All continually and exponentially decreasing systems are scaled versions of a common constant represented by “e” (Euler’s constant). In addition to a constant, four variables (percent change, time, the amount at the beginning of the time period, and the amount at the end of the time period) play roles in exponential functions. In exponential decreases, the original amount is reduced at a consistent rate over a period of time. The systolic portion of the LV volume curve was also analyzed using this formula, as it shows a continuous exponential decrease pattern.

**Systole time was calculated for each patient based on their heart rate using the following method:**

**If the pulse rate of the patient is 60 beats/min, the duration of each beat is 1000 milliseconds (ms).**

**Cardiac cycle time (ms) = (1000 ms x 60)/BPM of the patient**

Cardiac cycle time (ms) / 16 (total frame number) = Frame time (ms) (Figure 1)

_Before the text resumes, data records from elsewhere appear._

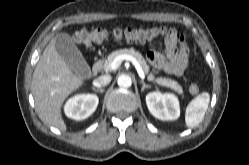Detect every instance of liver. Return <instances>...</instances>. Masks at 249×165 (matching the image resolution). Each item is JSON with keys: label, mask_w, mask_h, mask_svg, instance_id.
Returning a JSON list of instances; mask_svg holds the SVG:
<instances>
[{"label": "liver", "mask_w": 249, "mask_h": 165, "mask_svg": "<svg viewBox=\"0 0 249 165\" xmlns=\"http://www.w3.org/2000/svg\"><path fill=\"white\" fill-rule=\"evenodd\" d=\"M85 84L84 78L72 72L55 48V38L50 41L37 63L31 91L40 119L65 131L61 115L65 99Z\"/></svg>", "instance_id": "6515ba94"}]
</instances>
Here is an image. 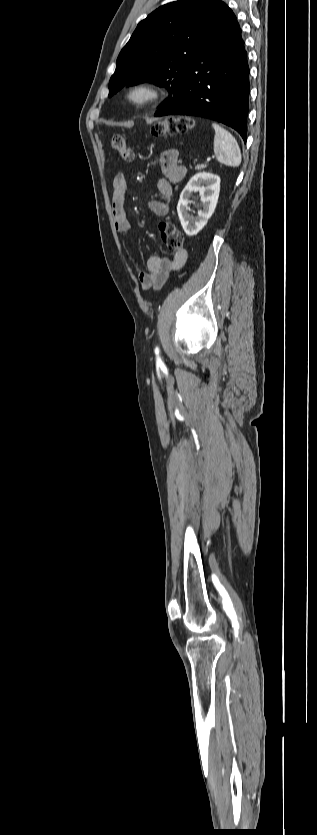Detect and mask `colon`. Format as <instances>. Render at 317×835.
Segmentation results:
<instances>
[{
  "label": "colon",
  "instance_id": "obj_1",
  "mask_svg": "<svg viewBox=\"0 0 317 835\" xmlns=\"http://www.w3.org/2000/svg\"><path fill=\"white\" fill-rule=\"evenodd\" d=\"M195 126L194 121L188 117H172L155 124L151 133L156 137H163L166 135H175L180 133H187ZM112 148L119 154L123 161H131L133 159V152L128 146L126 138L121 134H116L111 140ZM159 232L163 243L171 250H180L183 246V235L177 226L168 220H163L159 223Z\"/></svg>",
  "mask_w": 317,
  "mask_h": 835
}]
</instances>
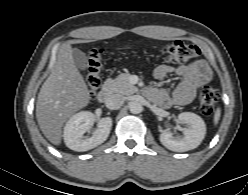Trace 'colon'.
Instances as JSON below:
<instances>
[{
    "label": "colon",
    "mask_w": 248,
    "mask_h": 195,
    "mask_svg": "<svg viewBox=\"0 0 248 195\" xmlns=\"http://www.w3.org/2000/svg\"><path fill=\"white\" fill-rule=\"evenodd\" d=\"M200 53L197 45L175 40L163 46L162 55L165 62L185 63ZM105 51L102 48H95L90 51L85 70V79L91 94H94L101 84V74L105 65ZM218 91L210 86H205L199 93V109L205 116L213 113L218 102Z\"/></svg>",
    "instance_id": "1"
}]
</instances>
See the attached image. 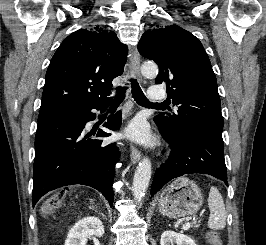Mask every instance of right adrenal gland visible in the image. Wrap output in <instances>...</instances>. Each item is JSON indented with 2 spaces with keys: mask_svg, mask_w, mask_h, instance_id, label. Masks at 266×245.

Systolic frame number frame time (ms) = Systole time (ms)

**Thus, each patient’s systole time, and therefore, the ejection constant (Ec), was indexed to their own BPM.**

**Systole time in seconds (s) was used in the formula instead of “t”.**

The original continuous exponential decay formula is **A _{f} = A_{i} e^{-kt}** where,

A_{i}= Initial amount or EDV in our study

A_{f}= Final amount or ESV in our study

e= Euler’s constant (2.718…)

k= decay constant, or Ec in this study

t= Time or systole time (s) in this study

The exponential decrease analysis formula used to evaluate the systolic part of the LV volume curve in our study is as following.

# ESV = EDV x e^{-kt}

Using this formula, the LV emptying rate was calculated for each patient.

BSA is a more accurate indicator of metabolic mass and is used in various clinical settings, such as dosages for chemotherapy or determining the cardiac index, which relates a person’s heart performance to their body size. The most widely used of these is the Du Bois formula, which is BSA= 0.007184 × W^{0.425} × H^{0.725}, where BSA is represented in m^{2}, W is weight in kg, and H is height in cm. Each patient’s BSA was calculated by using this formula and each result was divided by average BSA of 1.73 m^{2}.

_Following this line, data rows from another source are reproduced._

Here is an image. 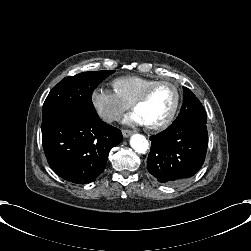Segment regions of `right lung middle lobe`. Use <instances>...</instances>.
I'll return each mask as SVG.
<instances>
[{
    "label": "right lung middle lobe",
    "mask_w": 251,
    "mask_h": 251,
    "mask_svg": "<svg viewBox=\"0 0 251 251\" xmlns=\"http://www.w3.org/2000/svg\"><path fill=\"white\" fill-rule=\"evenodd\" d=\"M115 71L83 72L62 79L47 96L42 111V124L67 110L98 116L92 103L94 89Z\"/></svg>",
    "instance_id": "right-lung-middle-lobe-1"
}]
</instances>
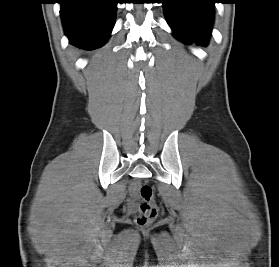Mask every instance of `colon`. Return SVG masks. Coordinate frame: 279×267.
Wrapping results in <instances>:
<instances>
[{
	"mask_svg": "<svg viewBox=\"0 0 279 267\" xmlns=\"http://www.w3.org/2000/svg\"><path fill=\"white\" fill-rule=\"evenodd\" d=\"M139 192L141 201L136 223L139 226H146L156 218L158 208L155 203L153 189L149 184L141 185Z\"/></svg>",
	"mask_w": 279,
	"mask_h": 267,
	"instance_id": "5ec220e1",
	"label": "colon"
}]
</instances>
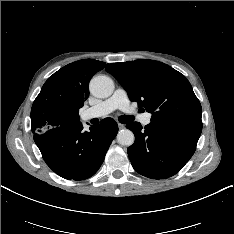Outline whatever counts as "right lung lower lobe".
I'll return each mask as SVG.
<instances>
[{"mask_svg": "<svg viewBox=\"0 0 234 234\" xmlns=\"http://www.w3.org/2000/svg\"><path fill=\"white\" fill-rule=\"evenodd\" d=\"M118 125L105 118L83 131L80 123L34 133V141L47 165L65 179L83 180L94 175L117 135Z\"/></svg>", "mask_w": 234, "mask_h": 234, "instance_id": "obj_1", "label": "right lung lower lobe"}]
</instances>
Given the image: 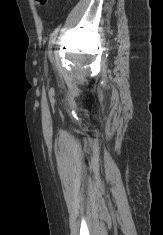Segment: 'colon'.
<instances>
[{"mask_svg": "<svg viewBox=\"0 0 163 235\" xmlns=\"http://www.w3.org/2000/svg\"><path fill=\"white\" fill-rule=\"evenodd\" d=\"M34 2L39 7H48L50 5V0H34Z\"/></svg>", "mask_w": 163, "mask_h": 235, "instance_id": "1", "label": "colon"}]
</instances>
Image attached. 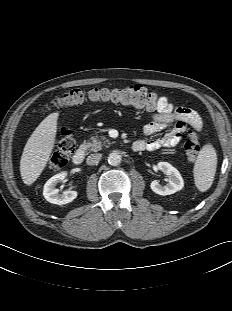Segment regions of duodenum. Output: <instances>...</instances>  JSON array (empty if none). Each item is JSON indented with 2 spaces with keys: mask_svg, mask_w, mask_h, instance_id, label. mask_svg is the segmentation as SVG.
I'll return each mask as SVG.
<instances>
[{
  "mask_svg": "<svg viewBox=\"0 0 232 311\" xmlns=\"http://www.w3.org/2000/svg\"><path fill=\"white\" fill-rule=\"evenodd\" d=\"M144 148V143L136 141L133 143V149L135 151H141ZM85 158V149L79 148L74 153L72 160L75 164H81L84 161Z\"/></svg>",
  "mask_w": 232,
  "mask_h": 311,
  "instance_id": "410a0bca",
  "label": "duodenum"
}]
</instances>
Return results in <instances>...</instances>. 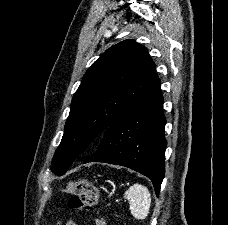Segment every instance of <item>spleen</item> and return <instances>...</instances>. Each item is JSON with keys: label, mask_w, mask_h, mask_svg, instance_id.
Masks as SVG:
<instances>
[{"label": "spleen", "mask_w": 228, "mask_h": 225, "mask_svg": "<svg viewBox=\"0 0 228 225\" xmlns=\"http://www.w3.org/2000/svg\"><path fill=\"white\" fill-rule=\"evenodd\" d=\"M124 199L129 201V211L135 219H146L151 207V195L147 187L143 185H132L124 193Z\"/></svg>", "instance_id": "spleen-1"}]
</instances>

**Ec is also indexed to BSA using the following method. Indexing measurements by body size is thought to establish limits of normality among individuals varying in body habits.**

BSA indexing: Ec result of patient X (BSA of the patient/1.73 m^{2}).

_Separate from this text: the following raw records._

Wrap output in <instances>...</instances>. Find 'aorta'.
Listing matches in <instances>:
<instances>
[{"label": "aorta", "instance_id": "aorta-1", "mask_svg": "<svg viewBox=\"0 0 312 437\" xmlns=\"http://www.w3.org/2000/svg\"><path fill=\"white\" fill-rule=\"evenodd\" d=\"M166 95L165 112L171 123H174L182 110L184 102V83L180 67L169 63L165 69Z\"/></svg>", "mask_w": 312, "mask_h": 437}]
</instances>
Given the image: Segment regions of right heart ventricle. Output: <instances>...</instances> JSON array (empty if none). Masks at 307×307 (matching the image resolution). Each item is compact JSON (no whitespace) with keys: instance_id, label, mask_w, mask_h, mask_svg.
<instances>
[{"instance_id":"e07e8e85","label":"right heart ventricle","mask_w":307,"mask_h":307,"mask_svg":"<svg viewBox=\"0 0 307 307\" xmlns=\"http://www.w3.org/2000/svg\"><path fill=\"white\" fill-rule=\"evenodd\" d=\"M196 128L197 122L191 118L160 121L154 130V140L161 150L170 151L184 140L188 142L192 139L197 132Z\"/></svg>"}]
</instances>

If the Ec is multiplied by 100, the unit of the result is given as percent reduction per second (Ec x 100= % decrease/second). It is necessary to change the name of the Ec to ejection rate, but we preferred not to multiply by 100 and to use the Ec in this study.

# Statistical Analysis

Descriptive analysis was performed to examine the pertinent variables in the study group. Continuous variables are expressed as mean ± standard deviation (SD). One-Way ANOVA was used to compare the results of the measurements between the groups. The linear relationship between the groups was investigated using the Pearson correlation test. The sensitivity and specificity of Ec in the differential diagnosis between the groups were investigated by receiver operating characteristic (ROC) curve analysis. All p values were two-tailed with a p value <0.05 set priori and used as the level of significance. Statistical analyzes were performed with using SPSS version 22.0 for Windows (SPSS Inc., Chicago, IL, USA).

# Study Limitations

As a limitation of the study, although it was planned to obtain all parameters from scintigraphic data, the systole time could have been calculated more precisely using ECG, and Ec results would have been more precise.